*What is required*. There are pictures in the records below; leave them out and set down exactly the lines from the one holding "Chất liệu: Nhựa Vinyl" through the one holding "Nonna.art Galerie & Malwerkstatt".

*Dataset entries*.
=== Begin Enclosure ===

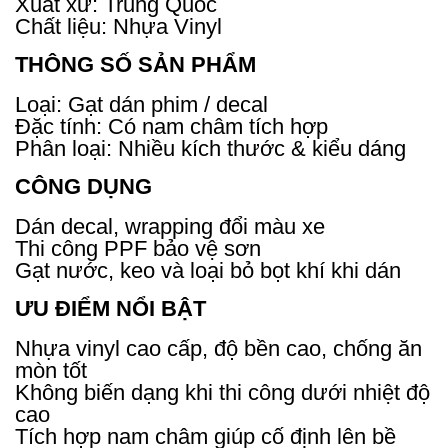
Xuất xứ: Trung Quốc
Chất liệu: Nhựa Vinyl
THÔNG SỐ SẢN PHẨM
Loại: Gạt dán phim / decal
Đặc tính: Có nam châm tích hợp
Phân loại: Nhiều kích thước & kiểu dáng
CÔNG DỤNG
Dán decal, wrapping đổi màu xe
Thi công PPF bảo vệ sơn
Gạt nước, keo và loại bỏ bọt khí khi dán
ƯU ĐIỂM NỔI BẬT
Nhựa vinyl cao cấp, độ bền cao, chống ăn
mòn tốt
Không biến dạng khi thi công dưới nhiệt độ
cao
Tích hợp nam châm giúp cố định lên bề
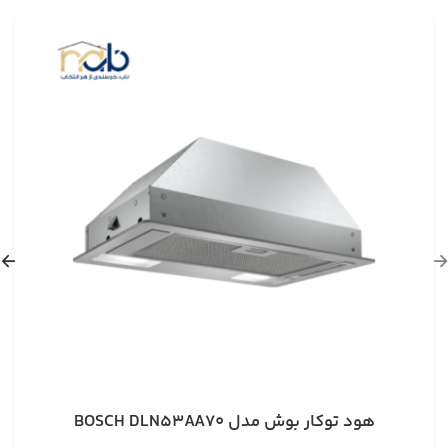
هود توکار بوش مدل BOSCH DLN53AA70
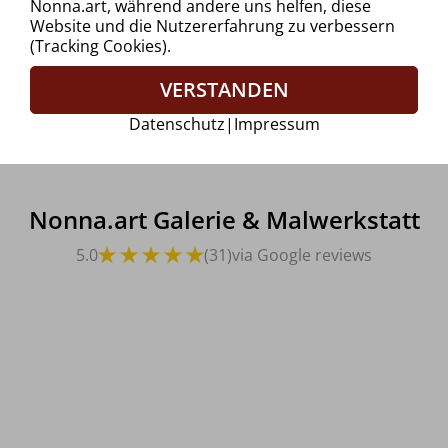
Nonna.art, während andere uns helfen, diese
Website und die Nutzererfahrung zu verbessern
(Tracking Cookies).
VERSTANDEN
Datenschutz
|
Impressum
Nonna.art Galerie & Malwerkstatt
5.0
(31)
via Google reviews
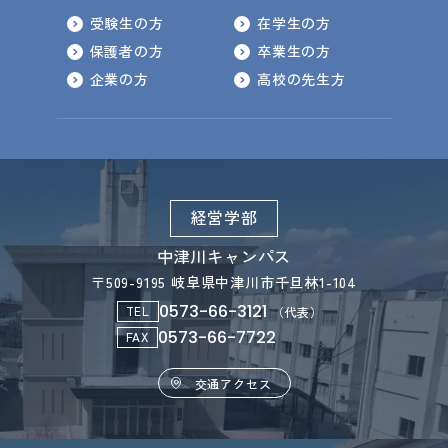
受験生の方
在学生の方
保護者の方
卒業生の方
企業の方
高校の先生方
経営学部
中津川キャンパス
〒509-9195 岐阜県中津川市千旦林1-104
0573-66-3121
TEL
（代表）
0573-66-7722
FAX
交通アクセス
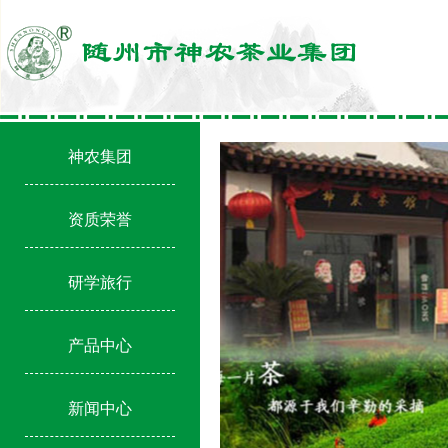
神农集团
资质荣誉
研学旅行
产品中心
新闻中心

=== End Enclosure ===

*Answer to this problem*.
Chất liệu: Nhựa Vinyl
THÔNG SỐ SẢN PHẨM
Loại: Gạt dán phim / decal
Đặc tính: Có nam châm tích hợp
Phân loại: Nhiều kích thước & kiểu dáng
CÔNG DỤNG
Dán decal, wrapping đổi màu xe
Thi công PPF bảo vệ sơn
Gạt nước, keo và loại bỏ bọt khí khi dán
ƯU ĐIỂM NỔI BẬT
Nhựa vinyl cao cấp, độ bền cao, chống ăn
mòn tốt
Không biến dạng khi thi công dưới nhiệt độ
cao
Tích hợp nam châm giúp cố định lên bề
هود توکار بوش مدل BOSCH DLN53AA70
Nonna.art, während andere uns helfen, diese
Website und die Nutzererfahrung zu verbessern
(Tracking Cookies).
VERSTANDEN
Datenschutz
|
Impressum
Nonna.art Galerie & Malwerkstatt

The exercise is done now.